Hacker News new | past | comments | ask | show | jobs | submit login

I have a page with some advice on writing searches (https://search.feep.dev/about/query), but I don’t think you did anything wrong here: sometimes my search results are just inexplicably terrible. This definitely falls into that category and is going on my list of test cases that need improvement. There’s a reason I link to Google at the bottom of the results page!

I’m currently using ElasticSearch for ranking, and made a brief effort at tuning it. The problem is that it’s very big and complicated, which makes it hard for me to understand what’s going on under the hood. If I were doing this professionally I’d dive into ES internals and figure it out, but when I can only squeeze in a few hours a week it’s hard to really sink my teeth in. I’d like to switch to something simpler to wrap my head around (possibly Lucene, or Bleve); once I’ve done that I should be able to get a better handle on how the ranking works and how to make it more reliable.

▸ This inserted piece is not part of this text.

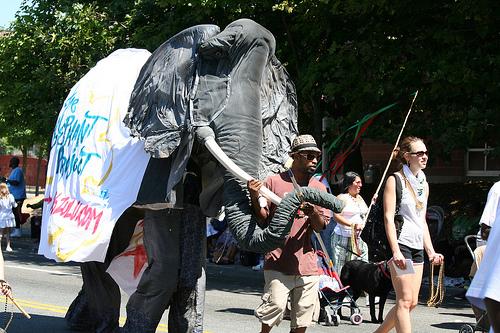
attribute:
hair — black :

Might be wrong, but the page they provided as an example correct result is not even in your index. Is that correct, and if so, why? If it is in your index, what is a query that would return it as a top ten result?


I can see it in Kibana when I request it by ID, but I can’t seem to get it via text search no matter what keywords I use, which is bizarre. (“NSMutableURLRequest image” should be pulling it up, but isn’t.) I have no idea what’s going on here, but thanks for bringing my attention to it!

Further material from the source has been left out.